Namun, semuanya berubah sejak Emilia meninggal dunia dan kondisi ekonomi keluarga memburuk karena tidak ada pemasukan sama sekali.
Karena kondisi ekonomi memburuk, Ressa yang sebelumnya menempuh pendidikan kuliah harus berhenti karena terkendala biaya.
Untuk mencukupi kebutuhannya, ia hidup dengan bekerja sebagai penjaga toko madura 24 jam di wilayah Banyuwangi Kota.
Karena merasa ditelantarkan, Ressa kemudian menggugat Denada.
“Anaknya sakit hati dan bertanya-tanya kenapa tega menelantarkan,” ucap Firdaus.
Kini, Ressa mengajukan permintaan ganti rugi yang nilainya mencapai miliaran rupiah dengan perhitungan akumulasi biaya pendidikan sejak SD hingga SMA dan biaya hidup.
“Semua biaya tersebut dimintakan kepada Denada untuk diganti dan diajukan kepada majelis hakim,” tandasnya.
Kuasa Hukum Denada, Muhammad Iqbal, mengatakan, pihaknya telah datang ke PN Banyuwangi saat mediasi digelar beberapa waktu lalu.
"Panggilan sidang sebenarnya sudah dilakukan tiga kali. Namun, yang sampai ke Mbak Denada hanya satu kali. Setelah itu, Mbak Denada menunjuk saya sebagai kuasa hukumnya, itupun panggilannya tanpa disertai surat gugatan," kata Iqbal, Jumat (9/1/2025).
Iqbal mengaku baru mendapat materi gugatan saat mediasi. Namun, ia belum mempelajarinya dan belum mendiskusikannya dengan Denada.

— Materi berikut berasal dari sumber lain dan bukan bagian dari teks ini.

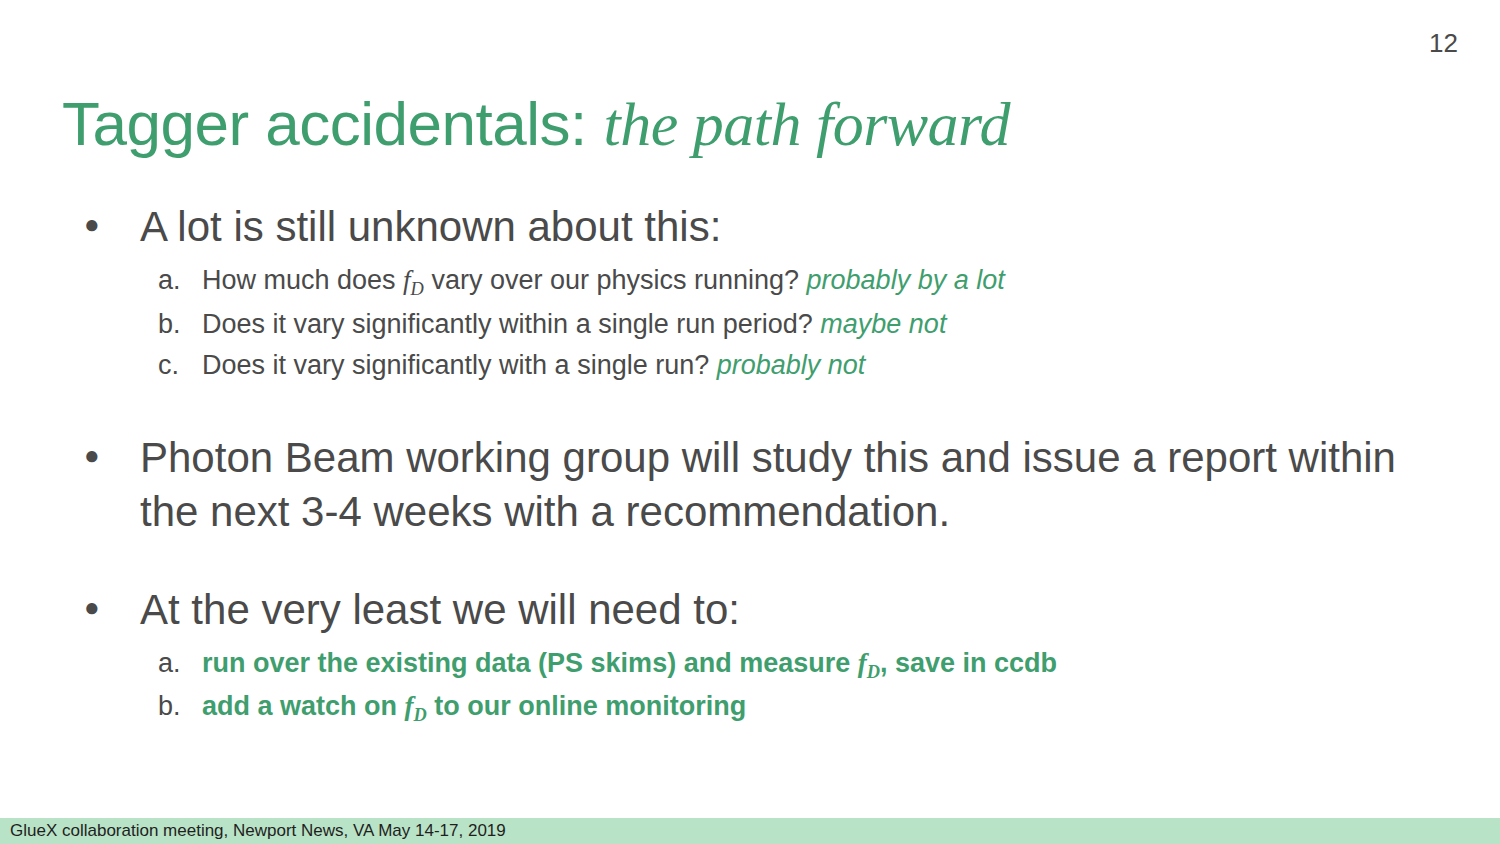12
Tagger accidentals: the path forward
A lot is still unknown about this:
How much does fD vary over our physics running? probably by a lot
Does it vary significantly within a single run period? maybe not
Does it vary significantly with a single run? probably not
Photon Beam working group will study this and issue a report within the next 3-4 weeks with a recommendation.
At the very least we will need to:
run over the existing data (PS skims) and measure fD, save in ccdb
add a watch on fD to our online monitoring
GlueX collaboration meeting, Newport News, VA May 14-17, 2019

"Jadi, terkait isi gugatan, konstruksi hukumnya, apa yang diminta, dan apa yang dimasukkan, masih belum jelas bagi kami," tuturnya.
Meski demikian, secara prinsip pihaknya siap menghadapi gugatan itu.

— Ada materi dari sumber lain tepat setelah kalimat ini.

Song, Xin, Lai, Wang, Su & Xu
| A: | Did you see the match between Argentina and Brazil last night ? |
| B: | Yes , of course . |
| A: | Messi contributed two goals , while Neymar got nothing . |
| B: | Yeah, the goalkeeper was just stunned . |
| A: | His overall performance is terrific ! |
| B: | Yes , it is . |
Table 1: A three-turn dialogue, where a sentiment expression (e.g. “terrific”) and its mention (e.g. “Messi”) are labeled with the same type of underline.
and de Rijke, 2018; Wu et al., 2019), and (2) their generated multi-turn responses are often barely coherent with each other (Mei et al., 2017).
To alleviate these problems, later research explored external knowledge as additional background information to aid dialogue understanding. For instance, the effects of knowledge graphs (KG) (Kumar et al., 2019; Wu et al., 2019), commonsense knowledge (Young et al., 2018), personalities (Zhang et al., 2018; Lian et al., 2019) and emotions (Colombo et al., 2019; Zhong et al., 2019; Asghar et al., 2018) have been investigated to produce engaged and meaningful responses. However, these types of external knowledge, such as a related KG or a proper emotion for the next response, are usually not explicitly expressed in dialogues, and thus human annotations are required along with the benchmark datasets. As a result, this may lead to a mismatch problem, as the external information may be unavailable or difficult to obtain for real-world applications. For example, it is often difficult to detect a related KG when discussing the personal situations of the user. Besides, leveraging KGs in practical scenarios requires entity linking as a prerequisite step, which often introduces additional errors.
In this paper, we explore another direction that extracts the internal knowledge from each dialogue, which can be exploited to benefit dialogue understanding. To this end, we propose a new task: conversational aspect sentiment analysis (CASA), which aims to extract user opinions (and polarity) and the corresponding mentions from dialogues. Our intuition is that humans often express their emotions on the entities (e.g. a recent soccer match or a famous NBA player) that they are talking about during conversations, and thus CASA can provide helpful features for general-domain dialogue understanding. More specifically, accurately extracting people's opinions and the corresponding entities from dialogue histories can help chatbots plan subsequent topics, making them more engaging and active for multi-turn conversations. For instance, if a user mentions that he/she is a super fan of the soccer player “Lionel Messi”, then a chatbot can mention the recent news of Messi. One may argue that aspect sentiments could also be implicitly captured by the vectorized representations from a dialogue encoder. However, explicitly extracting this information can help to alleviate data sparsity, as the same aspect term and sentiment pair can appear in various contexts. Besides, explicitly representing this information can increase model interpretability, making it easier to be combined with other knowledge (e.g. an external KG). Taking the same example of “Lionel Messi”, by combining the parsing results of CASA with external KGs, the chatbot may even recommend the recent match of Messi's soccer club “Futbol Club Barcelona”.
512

"Tetapi kami memang perlu waktu untuk membaca dan mempelajari surat gugatan tersebut terlebih dahulu," ujarnya.
Denada Elizabeth Anggia Ayu Tambunan lahir 19 Desember 1978.
Ia adalah penyanyi, pemeran, dan model berkebangsaan Indonesia.
Denada merupakan putri sulung dari pasangan Emilia Contessa dan Rio Tambunan.
Mulanya, ia merupakan penyanyi pop yang mengambil spesialisasi rap.
Denada awalnya dikenal sebagai penyanyi rap pada awal 1990-an.
Ia meninggalkan karier sebagai penyanyi rap untuk melanjutkan pendidikan di Australia.
Sekembalinya dari Australia, Denada mencoba kembali ke dunia musik, tetapi berpindah jalur ke aliran dangdut.
Lagu-lagu dangdutnya sukses dan Denada bahkan masuk sebagai unggulan dalam beberapa penghargaan musik, di antaranya Anugerah Musik Indonesia dan Penghargaan MTV Indonesia pada tahun 2005.
Pada tanggal 15 Februari 2012, Denada menikah dengan Jerry Aurum, yang merupakan seorang fotografer di Bali.
Sebelumnya, Denada pernah menjadi model dari pemotretan yang dilakukan Jerry pada 2009, ketika Jerry meluncurkan album foto berjudul In My Room.
Pada tanggal 11 Desember 2012, Denada melahirkan seorang putri pertama, yakni Shakira Aurum.
Pernikahan keduanya berakhir perceraian pada 24 Juni 2015.